Poetic Abstraction 1, 4 Walls Gallery

Venue:4 Walls Gallery, Amman
Date:2002
The Poetic Vision

Rafa Nasiri’s vision is the poetic vision. His works testify for the speed with which thinking occurs, an immediacy that the art of painting can catch and convey.

Our spirit translates its illuminations, explosions through the hands of the painter who uses colours, lines, shapes to unveil the adequate traces of his mind. But this mind is not a void. It is not an entity independent of the world but it rather needs the world in order to be. The medium, the matrix, the catalyst, the mediator between the world and the spirit is, for Rafa, the canvas while it is being painted. The paintings do not describe, they are an inner vision made visible.

What we mean by ‘the world’ is, for Rafa, the cosmos itself. Like a boat which has broken loose for its anchor, Rafa has obliterated all references to the objects we know. From his former studies in China he retained the spirit of Buddhism; everything is spiritual. Abstract art is natural to him. He knows that the cosmos is full with the invisible, and that what we see, the visible, is always and only a sign toward the purity of the vision.
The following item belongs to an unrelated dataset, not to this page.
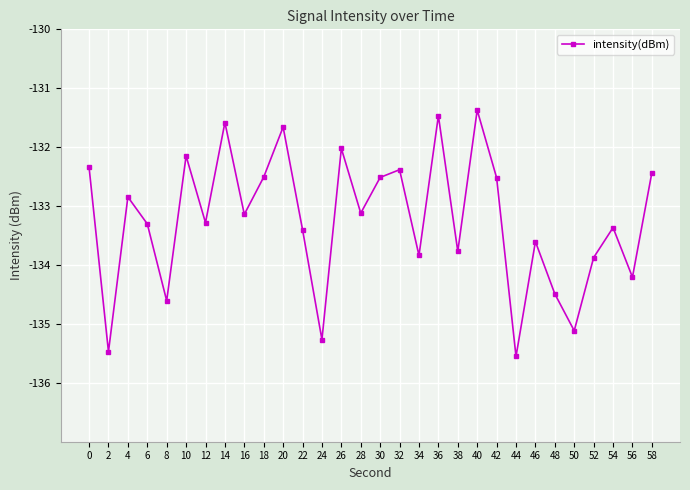

What is the value of the 12th point from the left?

-133.4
There’s also fire in his work; he tells us about a fire that clears and frees the mind. His latest works are pure energy, a dark energy which is perfectly made present, so perfectly expressed that it becomes beautiful. Beauty, always achieved by his works, is the result of years of meditation on art and years of  technical pursuit of perfection. Like a Japanese Zen master he reaches a great economy of expression. Like with great poetry where less is more, his works do not explain; they show. They are.

And what are they? They are the surface of the tragedies we experience. There is earth, and there’s exile, and there’s pain, and there’s compassion, and there’s the war in Iraq, and there’s history behind it all, all of that compressed, fused together, totally present in the large strokes of paint on his papers and canvases … As Bedus can read in a few traces on the sand the gender of a camel, the direction of the caravan, the rains to come or the drought that’s going to bring death, the viewers of Rafa’s paintings can read the moment of history in which we are, the turmoil, the pain and the ecstasies of the soul of this Iraqi artist who is one of the greatest, the most meaningful among the artists living in the contemporary world.

    Etel Adnan
 September 2004

• Etel Adnan, poet and artist, wrote this article after seeing a collection of paintings executed by the artist early 2004 during his three month stay in Paris.